## Task statement
Below is a listing with pictures in it. Copy it exactly without them.

☆ ☆ ☆

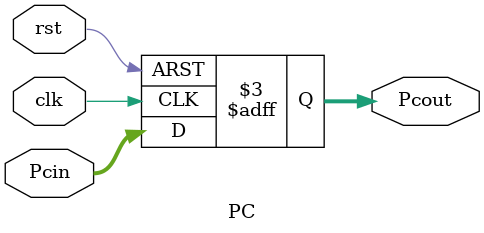
<source format=sv>
`timescale 1ns/1ns
module PC(input [31:0] Pcin, input clk, rst, output logic[31:0] Pcout);
  initial Pcout = 32'b0;
  always @(posedge clk, posedge rst) begin
    if (rst) Pcout <= 32'b0;
    else Pcout <= Pcin;
    $display("PC is now: %d ", Pcout);
  end
endmodule
</source>
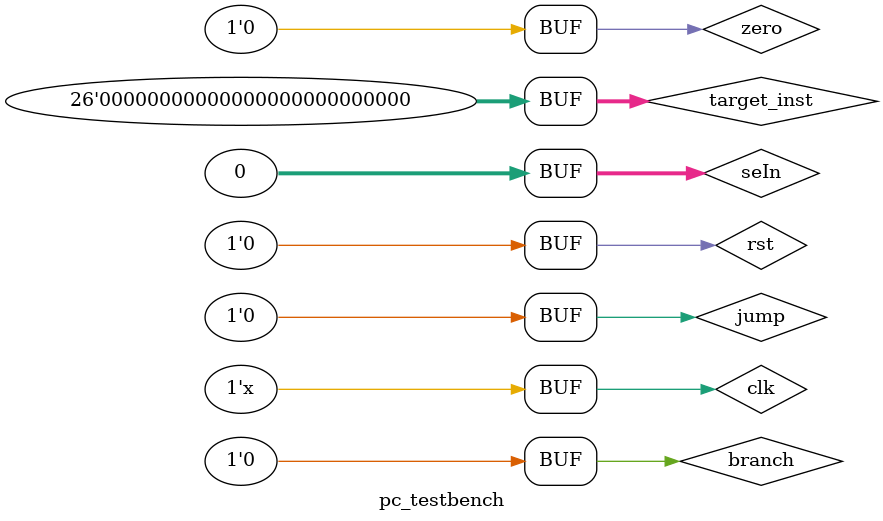
<source format=sv>
/*
Testbench for the program counter
*/

`timescale 1 ps / 100 fs

module pc_testbench();


	reg [31:0] seIn; //sign extended 32 bit value
	reg [25:0] target_inst; //target intruction to branch to
	reg jump, branch, zero, clk, rst; //single bit inputs
	wire [31:0] inst;
	reg [31:0] reg_Da;

	parameter DELAY = 50000;
	
	pc DUT(inst, target_inst, seIn, jump, branch, zero, clk, rst, reg_Da);


	initial begin
	  	clk = 0;
	  	jump = 0;
	  	branch = 0;
	  	zero = 0;
	  	seIn = 32'h00000000;
	  	target_inst = 26'h0000000;
	  	rst = 1;
	  	#(DELAY*2);
	  	rst = 0;
	  	#(DELAY*100);
	end

	always #(DELAY) clk = ~clk;
	
endmodule

</source>
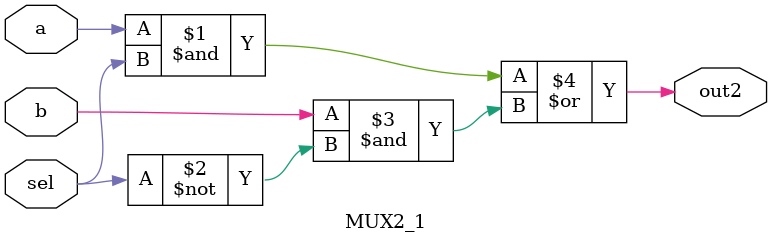
<source format=v>
`timescale 1ns / 1ps


module MUX2_1(a,b,sel,out2);
    input a,b,sel;
    output out2;
    assign out2 = (a&sel) |(b&(~sel));

endmodule

</source>
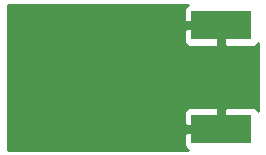
<source format=gbr>
G04 #@! TF.FileFunction,Copper,L2,Bot,Signal*
%FSLAX46Y46*%
G04 Gerber Fmt 4.6, Leading zero omitted, Abs format (unit mm)*
G04 Created by KiCad (PCBNEW 4.0.6) date 04/23/17 22:35:11*
%MOMM*%
%LPD*%
G01*
G04 APERTURE LIST*
%ADD10C,0.100000*%
%ADD11C,0.660400*%
%ADD12R,5.080000X2.413000*%
%ADD13C,0.254000*%
G04 APERTURE END LIST*
D10*
D11*
X150114000Y-102362000D03*
X150114000Y-108458000D03*
X162306000Y-108966000D03*
X159766000Y-108966000D03*
X157480000Y-108966000D03*
X154940000Y-108966000D03*
X152400000Y-108966000D03*
X162306000Y-101854000D03*
X160020000Y-101854000D03*
X157480000Y-101854000D03*
X154940000Y-101854000D03*
D12*
X165608000Y-101028500D03*
X165608000Y-109791500D03*
D11*
X152400000Y-101854000D03*
D13*
G36*
X162708302Y-99283673D02*
X162529673Y-99462301D01*
X162433000Y-99695690D01*
X162433000Y-100615750D01*
X162591750Y-100774500D01*
X165354000Y-100774500D01*
X165354000Y-100754500D01*
X165862000Y-100754500D01*
X165862000Y-100774500D01*
X165882000Y-100774500D01*
X165882000Y-101282500D01*
X165862000Y-101282500D01*
X165862000Y-102711250D01*
X166020750Y-102870000D01*
X168274309Y-102870000D01*
X168507698Y-102773327D01*
X168686327Y-102594699D01*
X168708000Y-102542376D01*
X168708000Y-108277624D01*
X168686327Y-108225301D01*
X168507698Y-108046673D01*
X168274309Y-107950000D01*
X166020750Y-107950000D01*
X165862000Y-108108750D01*
X165862000Y-109537500D01*
X165882000Y-109537500D01*
X165882000Y-110045500D01*
X165862000Y-110045500D01*
X165862000Y-110065500D01*
X165354000Y-110065500D01*
X165354000Y-110045500D01*
X162591750Y-110045500D01*
X162433000Y-110204250D01*
X162433000Y-111124310D01*
X162529673Y-111357699D01*
X162708302Y-111536327D01*
X162760625Y-111558000D01*
X147522000Y-111558000D01*
X147522000Y-108458690D01*
X162433000Y-108458690D01*
X162433000Y-109378750D01*
X162591750Y-109537500D01*
X165354000Y-109537500D01*
X165354000Y-108108750D01*
X165195250Y-107950000D01*
X162941691Y-107950000D01*
X162708302Y-108046673D01*
X162529673Y-108225301D01*
X162433000Y-108458690D01*
X147522000Y-108458690D01*
X147522000Y-101441250D01*
X162433000Y-101441250D01*
X162433000Y-102361310D01*
X162529673Y-102594699D01*
X162708302Y-102773327D01*
X162941691Y-102870000D01*
X165195250Y-102870000D01*
X165354000Y-102711250D01*
X165354000Y-101282500D01*
X162591750Y-101282500D01*
X162433000Y-101441250D01*
X147522000Y-101441250D01*
X147522000Y-99262000D01*
X162760625Y-99262000D01*
X162708302Y-99283673D01*
X162708302Y-99283673D01*
G37*
X162708302Y-99283673D02*
X162529673Y-99462301D01*
X162433000Y-99695690D01*
X162433000Y-100615750D01*
X162591750Y-100774500D01*
X165354000Y-100774500D01*
X165354000Y-100754500D01*
X165862000Y-100754500D01*
X165862000Y-100774500D01*
X165882000Y-100774500D01*
X165882000Y-101282500D01*
X165862000Y-101282500D01*
X165862000Y-102711250D01*
X166020750Y-102870000D01*
X168274309Y-102870000D01*
X168507698Y-102773327D01*
X168686327Y-102594699D01*
X168708000Y-102542376D01*
X168708000Y-108277624D01*
X168686327Y-108225301D01*
X168507698Y-108046673D01*
X168274309Y-107950000D01*
X166020750Y-107950000D01*
X165862000Y-108108750D01*
X165862000Y-109537500D01*
X165882000Y-109537500D01*
X165882000Y-110045500D01*
X165862000Y-110045500D01*
X165862000Y-110065500D01*
X165354000Y-110065500D01*
X165354000Y-110045500D01*
X162591750Y-110045500D01*
X162433000Y-110204250D01*
X162433000Y-111124310D01*
X162529673Y-111357699D01*
X162708302Y-111536327D01*
X162760625Y-111558000D01*
X147522000Y-111558000D01*
X147522000Y-108458690D01*
X162433000Y-108458690D01*
X162433000Y-109378750D01*
X162591750Y-109537500D01*
X165354000Y-109537500D01*
X165354000Y-108108750D01*
X165195250Y-107950000D01*
X162941691Y-107950000D01*
X162708302Y-108046673D01*
X162529673Y-108225301D01*
X162433000Y-108458690D01*
X147522000Y-108458690D01*
X147522000Y-101441250D01*
X162433000Y-101441250D01*
X162433000Y-102361310D01*
X162529673Y-102594699D01*
X162708302Y-102773327D01*
X162941691Y-102870000D01*
X165195250Y-102870000D01*
X165354000Y-102711250D01*
X165354000Y-101282500D01*
X162591750Y-101282500D01*
X162433000Y-101441250D01*
X147522000Y-101441250D01*
X147522000Y-99262000D01*
X162760625Y-99262000D01*
X162708302Y-99283673D01*
M02*

</source>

☆ ☆ ☆

## Written solution
<source format=sv>
`timescale 1ns/1ns
module PC(input [31:0] Pcin, input clk, rst, output logic[31:0] Pcout);
  initial Pcout = 32'b0;
  always @(posedge clk, posedge rst) begin
    if (rst) Pcout <= 32'b0;
    else Pcout <= Pcin;
    $display("PC is now: %d ", Pcout);
  end
endmodule
</source>
<source format=sv>
/*
Testbench for the program counter
*/

`timescale 1 ps / 100 fs

module pc_testbench();


	reg [31:0] seIn; //sign extended 32 bit value
	reg [25:0] target_inst; //target intruction to branch to
	reg jump, branch, zero, clk, rst; //single bit inputs
	wire [31:0] inst;
	reg [31:0] reg_Da;

	parameter DELAY = 50000;
	
	pc DUT(inst, target_inst, seIn, jump, branch, zero, clk, rst, reg_Da);


	initial begin
	  	clk = 0;
	  	jump = 0;
	  	branch = 0;
	  	zero = 0;
	  	seIn = 32'h00000000;
	  	target_inst = 26'h0000000;
	  	rst = 1;
	  	#(DELAY*2);
	  	rst = 0;
	  	#(DELAY*100);
	end

	always #(DELAY) clk = ~clk;
	
endmodule

</source>
<source format=v>
`timescale 1ns / 1ps


module MUX2_1(a,b,sel,out2);
    input a,b,sel;
    output out2;
    assign out2 = (a&sel) |(b&(~sel));

endmodule

</source>
<source format=gbr>
G04 #@! TF.FileFunction,Copper,L2,Bot,Signal*
%FSLAX46Y46*%
G04 Gerber Fmt 4.6, Leading zero omitted, Abs format (unit mm)*
G04 Created by KiCad (PCBNEW 4.0.6) date 04/23/17 22:35:11*
%MOMM*%
%LPD*%
G01*
G04 APERTURE LIST*
%ADD10C,0.100000*%
%ADD11C,0.660400*%
%ADD12R,5.080000X2.413000*%
%ADD13C,0.254000*%
G04 APERTURE END LIST*
D10*
D11*
X150114000Y-102362000D03*
X150114000Y-108458000D03*
X162306000Y-108966000D03*
X159766000Y-108966000D03*
X157480000Y-108966000D03*
X154940000Y-108966000D03*
X152400000Y-108966000D03*
X162306000Y-101854000D03*
X160020000Y-101854000D03*
X157480000Y-101854000D03*
X154940000Y-101854000D03*
D12*
X165608000Y-101028500D03*
X165608000Y-109791500D03*
D11*
X152400000Y-101854000D03*
D13*
G36*
X162708302Y-99283673D02*
X162529673Y-99462301D01*
X162433000Y-99695690D01*
X162433000Y-100615750D01*
X162591750Y-100774500D01*
X165354000Y-100774500D01*
X165354000Y-100754500D01*
X165862000Y-100754500D01*
X165862000Y-100774500D01*
X165882000Y-100774500D01*
X165882000Y-101282500D01*
X165862000Y-101282500D01*
X165862000Y-102711250D01*
X166020750Y-102870000D01*
X168274309Y-102870000D01*
X168507698Y-102773327D01*
X168686327Y-102594699D01*
X168708000Y-102542376D01*
X168708000Y-108277624D01*
X168686327Y-108225301D01*
X168507698Y-108046673D01*
X168274309Y-107950000D01*
X166020750Y-107950000D01*
X165862000Y-108108750D01*
X165862000Y-109537500D01*
X165882000Y-109537500D01*
X165882000Y-110045500D01*
X165862000Y-110045500D01*
X165862000Y-110065500D01*
X165354000Y-110065500D01*
X165354000Y-110045500D01*
X162591750Y-110045500D01*
X162433000Y-110204250D01*
X162433000Y-111124310D01*
X162529673Y-111357699D01*
X162708302Y-111536327D01*
X162760625Y-111558000D01*
X147522000Y-111558000D01*
X147522000Y-108458690D01*
X162433000Y-108458690D01*
X162433000Y-109378750D01*
X162591750Y-109537500D01*
X165354000Y-109537500D01*
X165354000Y-108108750D01*
X165195250Y-107950000D01*
X162941691Y-107950000D01*
X162708302Y-108046673D01*
X162529673Y-108225301D01*
X162433000Y-108458690D01*
X147522000Y-108458690D01*
X147522000Y-101441250D01*
X162433000Y-101441250D01*
X162433000Y-102361310D01*
X162529673Y-102594699D01*
X162708302Y-102773327D01*
X162941691Y-102870000D01*
X165195250Y-102870000D01*
X165354000Y-102711250D01*
X165354000Y-101282500D01*
X162591750Y-101282500D01*
X162433000Y-101441250D01*
X147522000Y-101441250D01*
X147522000Y-99262000D01*
X162760625Y-99262000D01*
X162708302Y-99283673D01*
X162708302Y-99283673D01*
G37*
X162708302Y-99283673D02*
X162529673Y-99462301D01*
X162433000Y-99695690D01*
X162433000Y-100615750D01*
X162591750Y-100774500D01*
X165354000Y-100774500D01*
X165354000Y-100754500D01*
X165862000Y-100754500D01*
X165862000Y-100774500D01*
X165882000Y-100774500D01*
X165882000Y-101282500D01*
X165862000Y-101282500D01*
X165862000Y-102711250D01*
X166020750Y-102870000D01*
X168274309Y-102870000D01*
X168507698Y-102773327D01*
X168686327Y-102594699D01*
X168708000Y-102542376D01*
X168708000Y-108277624D01*
X168686327Y-108225301D01*
X168507698Y-108046673D01*
X168274309Y-107950000D01*
X166020750Y-107950000D01*
X165862000Y-108108750D01*
X165862000Y-109537500D01*
X165882000Y-109537500D01*
X165882000Y-110045500D01*
X165862000Y-110045500D01*
X165862000Y-110065500D01*
X165354000Y-110065500D01*
X165354000Y-110045500D01*
X162591750Y-110045500D01*
X162433000Y-110204250D01*
X162433000Y-111124310D01*
X162529673Y-111357699D01*
X162708302Y-111536327D01*
X162760625Y-111558000D01*
X147522000Y-111558000D01*
X147522000Y-108458690D01*
X162433000Y-108458690D01*
X162433000Y-109378750D01*
X162591750Y-109537500D01*
X165354000Y-109537500D01*
X165354000Y-108108750D01*
X165195250Y-107950000D01*
X162941691Y-107950000D01*
X162708302Y-108046673D01*
X162529673Y-108225301D01*
X162433000Y-108458690D01*
X147522000Y-108458690D01*
X147522000Y-101441250D01*
X162433000Y-101441250D01*
X162433000Y-102361310D01*
X162529673Y-102594699D01*
X162708302Y-102773327D01*
X162941691Y-102870000D01*
X165195250Y-102870000D01*
X165354000Y-102711250D01*
X165354000Y-101282500D01*
X162591750Y-101282500D01*
X162433000Y-101441250D01*
X147522000Y-101441250D01*
X147522000Y-99262000D01*
X162760625Y-99262000D01*
X162708302Y-99283673D01*
M02*

</source>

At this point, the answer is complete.